On Wednesday, June 3, the U.S. Senate passed the Paycheck Protection Flexibility Act (PPFA), which makes changes to the forgiveness aspect of the Paycheck Protection Program (PPP). These PPP loan forgiveness changes include tripling the time that small businesses and other loan recipients have to spend the funds while still qualifying for forgiveness of the loans. It also reduces the amount of PPP funds that need to be spent on payroll costs from 75% to 60%. The bill will now go to President Trump, who is expected to sign it.
According to the AICPA, here are the key points of the PPFA:
- PPP borrowers can choose to extend the eight-week period to 24 weeks, or they can keep the original eight-week period. This flexibility is designed to make it easier for more borrowers to reach full, or almost full, forgiveness.
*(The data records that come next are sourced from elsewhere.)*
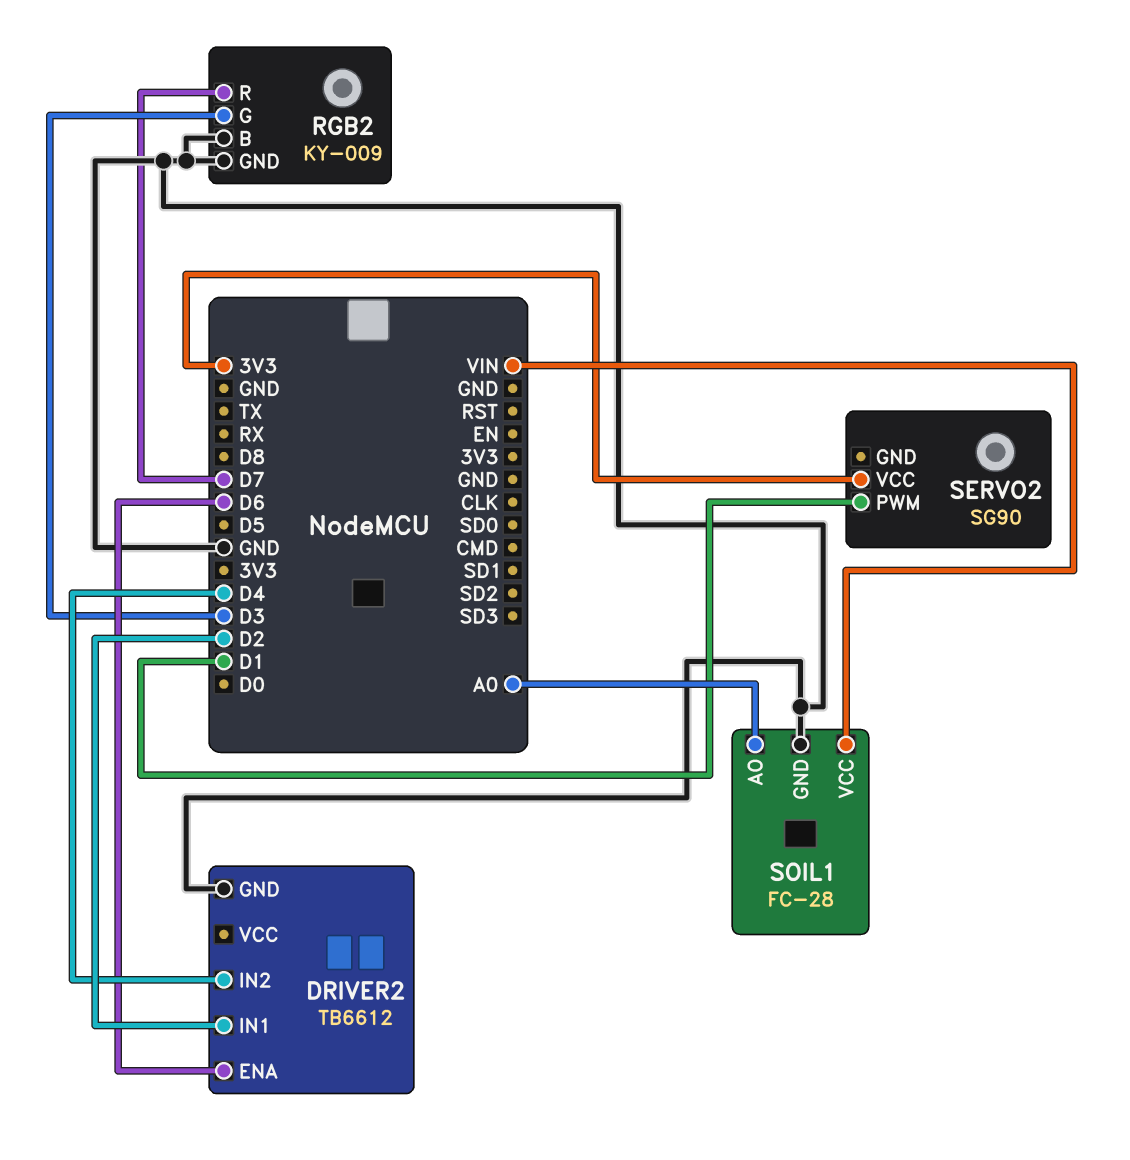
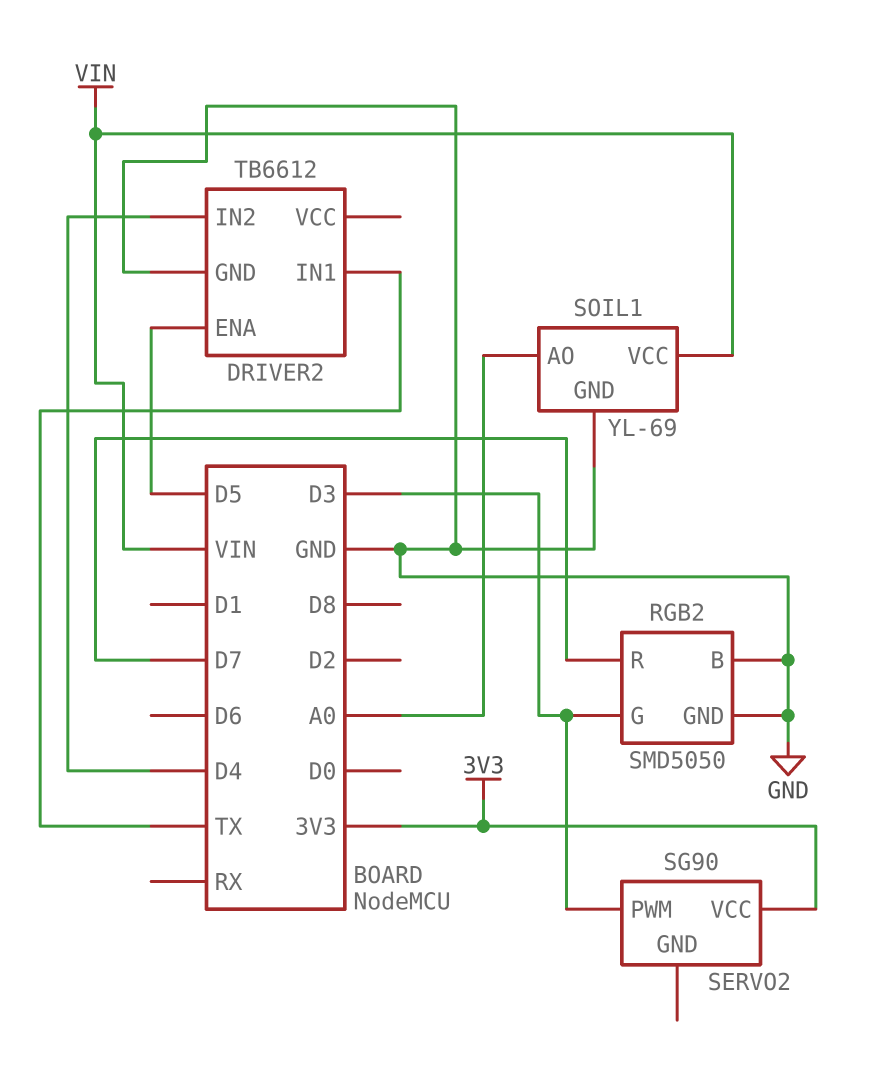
DRIVER2 pin ENA: D6 -> D5
DRIVER2 pin IN1: D2 -> TX
RGB2: KY-009 -> SMD5050
SERVO2 pin PWM: D1 -> D3
SOIL1: FC-28 -> YL-69

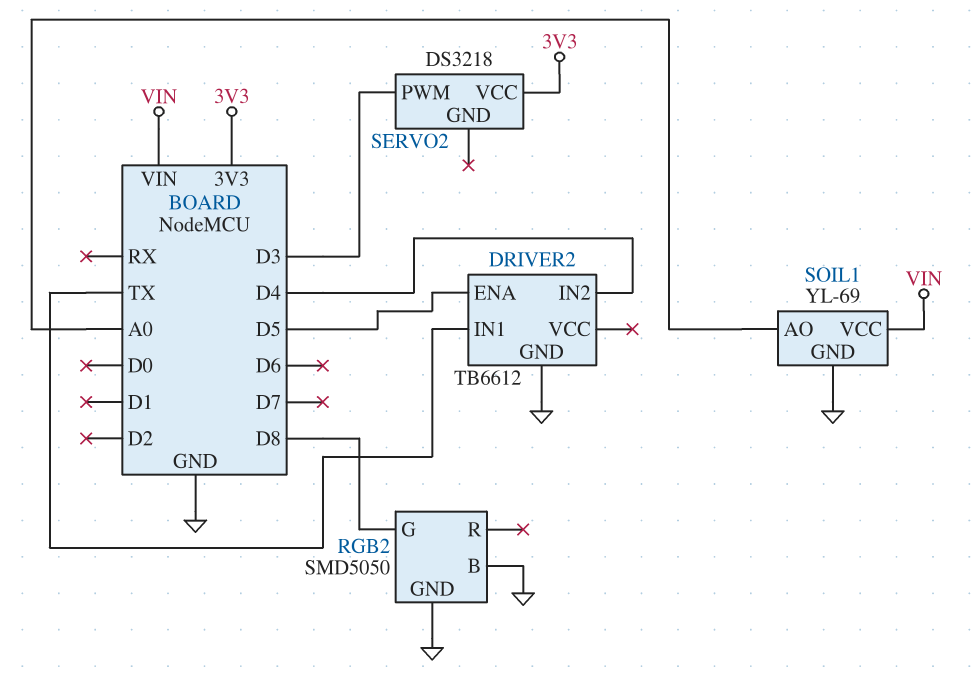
RGB2 pin G: D3 -> D8
RGB2 pin R: D7 -> none
SERVO2: SG90 -> DS3218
- Under the language in the House bill, the payroll expenditure requirement drops to 60% from 75% but is now a cliff, meaning that borrowers must spend at least 60% on payroll or none of the loan will be forgiven. Currently, a borrower is required to reduce the amount eligible for forgiveness if less than 75% of eligible funds are used for payroll costs, but forgiveness isn’t eliminated if the 75% threshold isn’t met. Technical tweaks could be made to the bill to restore the sliding scale.
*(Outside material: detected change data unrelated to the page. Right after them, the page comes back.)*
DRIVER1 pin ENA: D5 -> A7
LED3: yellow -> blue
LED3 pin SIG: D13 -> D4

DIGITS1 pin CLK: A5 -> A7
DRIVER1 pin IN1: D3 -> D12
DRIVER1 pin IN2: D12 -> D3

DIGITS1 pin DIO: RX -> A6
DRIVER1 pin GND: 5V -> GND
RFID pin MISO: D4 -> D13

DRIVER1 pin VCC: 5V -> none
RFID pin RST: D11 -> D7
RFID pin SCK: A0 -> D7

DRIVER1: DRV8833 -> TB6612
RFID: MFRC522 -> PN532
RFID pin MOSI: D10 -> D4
- Borrowers can use the 24-week period to restore their workforce levels and wages to the pre-pandemic levels required for full forgiveness. This must be done by Dec. 31, a change from the previous deadline of June 30.
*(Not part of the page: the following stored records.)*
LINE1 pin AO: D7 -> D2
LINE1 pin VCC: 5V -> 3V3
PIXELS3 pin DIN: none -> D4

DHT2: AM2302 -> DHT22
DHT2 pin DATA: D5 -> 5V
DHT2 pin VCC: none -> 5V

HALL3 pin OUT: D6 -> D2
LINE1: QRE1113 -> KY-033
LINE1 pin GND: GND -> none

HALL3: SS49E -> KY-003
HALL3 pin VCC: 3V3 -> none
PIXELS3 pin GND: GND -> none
- The legislation includes two new exceptions allowing borrowers to achieve full PPP loan forgiveness even if they don’t fully restore their workforce. Previous guidance already allowed borrowers to exclude from those calculations employees who turned down good faith offers to be rehired at the same hours and wages as before the pandemic. The new bill allows borrowers to adjust because they could not find qualified employees or were unable to restore business operations to Feb. 15, 2020, levels due to COVID-19 related operating restrictions.
- Borrowers now have five years to repay the loan instead of two. The interest rate remains at 1%.
- The bill allows businesses that took a PPP loan to also delay payment of their payroll taxes, which was prohibited under the CARES Act.